Why this lens, and why now

I will be honest about part of what draws me to this frame, which is that it dissolves a tension I used to feel about my own position. I administer a statewide learning management system and I build tools, and at the same time I write critically about vendor dependency and about the surveillance features that platforms increasingly ship by default. Through the integration vocabulary, with its clean line between the digital and the rest of the work, that looks like a contradiction, the posture of a critic who is also comfortably inside the thing he criticizes. The entanglement view suggests the line was never real to begin with. There is no clean outside to occupy. Everyone who shapes these systems, including the people building alternatives to them, is already entangled in the arrangements they are working within. What the lens asks of me, then, is not to pretend to an outside position I do not have, but to be deliberate and honest about the relations I am helping to shape from where I actually stand.

That is the quieter argument for adopting a postdigital lens, beyond its analytic usefulness. It tends to replace a posture of judgment, in which technology is something to be approved or refused, with a posture of attention, in which technology is something to be understood in its relations and worked with carefully. For people doing the daily work of learning design and educational technology in real institutions with real constraints, that shift in posture is worth something on its own.

Questions worth bringing to a team

None of this resolves into a procedure, and it is not supposed to. A lens earns its keep by changing the conversation, so the most useful thing I can offer is a set of questions to sit with, ideally with colleagues rather than alone.

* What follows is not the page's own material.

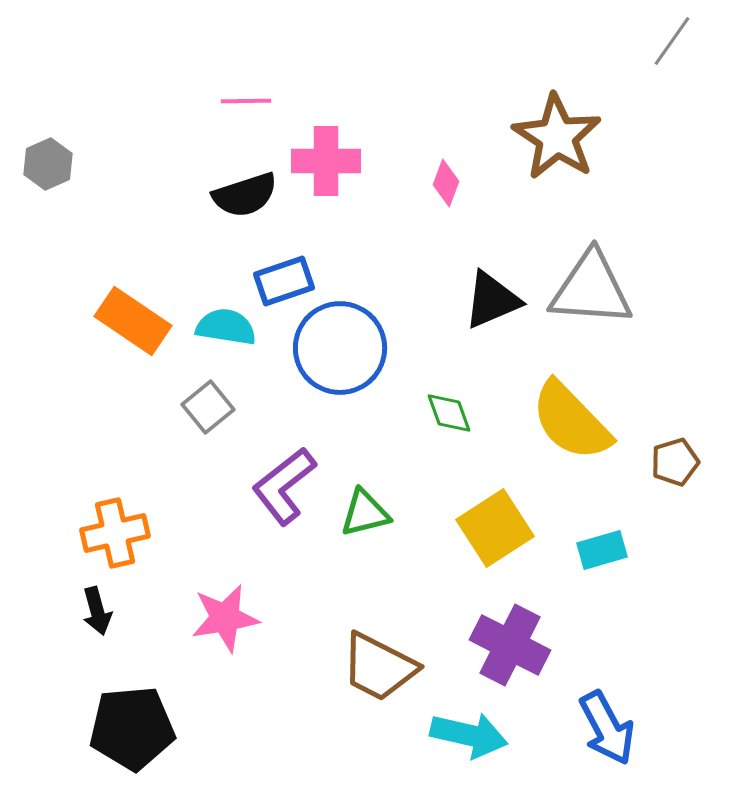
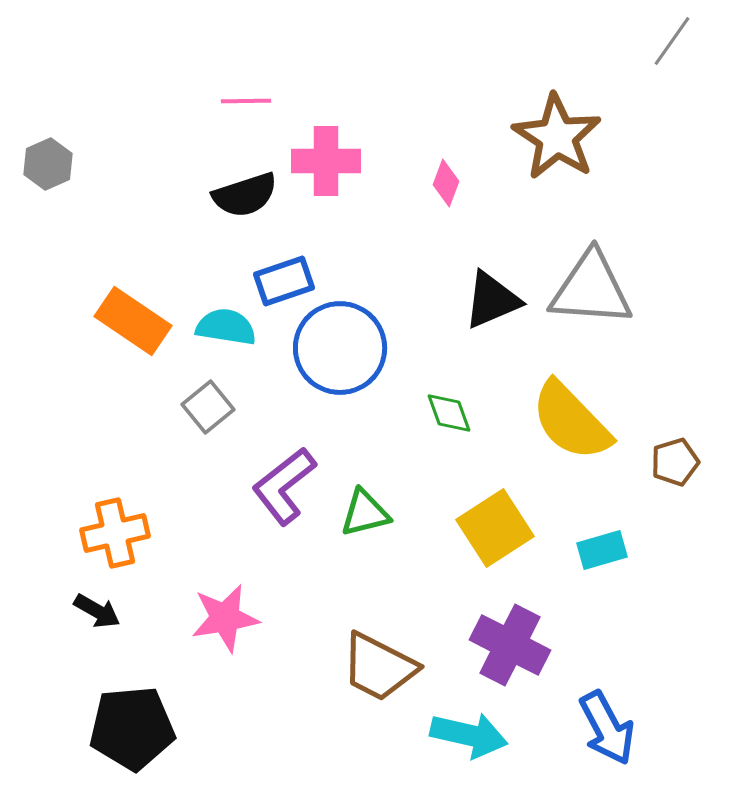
black arrow: rotated 45 degrees counterclockwise
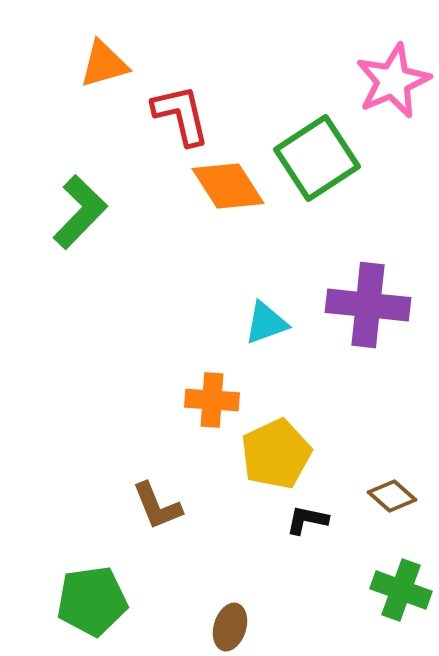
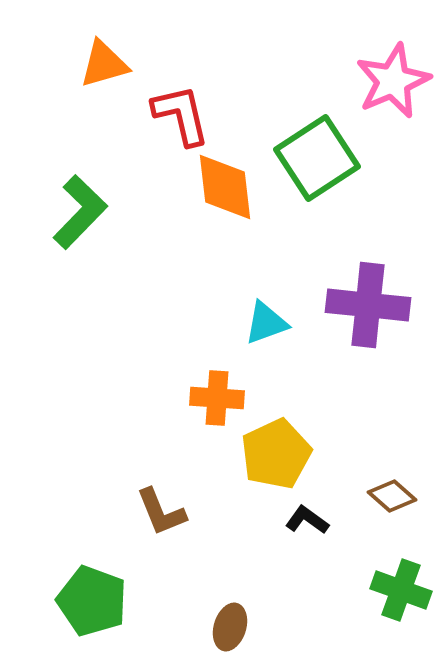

They are written for a team that designs, supports, or makes decisions about digital learning, and they are meant to surface disagreement rather than settle it.

  1. Where in our own work do we still talk as though the digital is separate, with language like integration, adoption, or going back to paper, and what does that framing keep us from seeing?
  2. If we took one platform we rely on and deliberately looked past its features to the relations it sits inside, who owns it, what data it generates, what it makes easy and what it makes hard, what would come into view that a feature comparison misses?
  3. What has a system we depend on quietly changed about what we measure or treat as a sign of quality, and did anyone actually decide to make that change?
  4. When we choose a digital tool, do we ever account for its material costs, the labor and energy and hardware behind it, and if we do not, what would it mean to start?
  5. If technology and pedagogy shape each other rather than one leading the other, where have our tools been quietly shaping our methods and our purposes without our noticing, and are we comfortable with the direction?

References

  • Cramer, F. (2015). What is “post-digital”? In D. M. Berry & M. Dieter (Eds.), Postdigital aesthetics: Art, computation and design (pp. 12–26). Palgrave Macmillan.
  • Fawns, T. (2019). Postdigital education in design and practice. Postdigital Science and Education, 1(1), 132–145.
  • Fawns, T. (2022). An entangled pedagogy: Looking beyond the pedagogy–technology dichotomy. Postdigital Science and Education, 4(3), 711–728.
  • Jandrić, P., Knox, J., Besley, T., Ryberg, T., Suoranta, J., & Hayes, S. (2018). Postdigital science and education. Educational Philosophy and Theory, 50(10), 893–899.
  • Knox, J. (2019). What does the postdigital mean for education? Three critical perspectives on the digital, with implications for educational research and practice. Postdigital Science and Education, 1(2), 357–370.
  • Negroponte, N. (1998, December). Beyond digital. Wired, 6(12).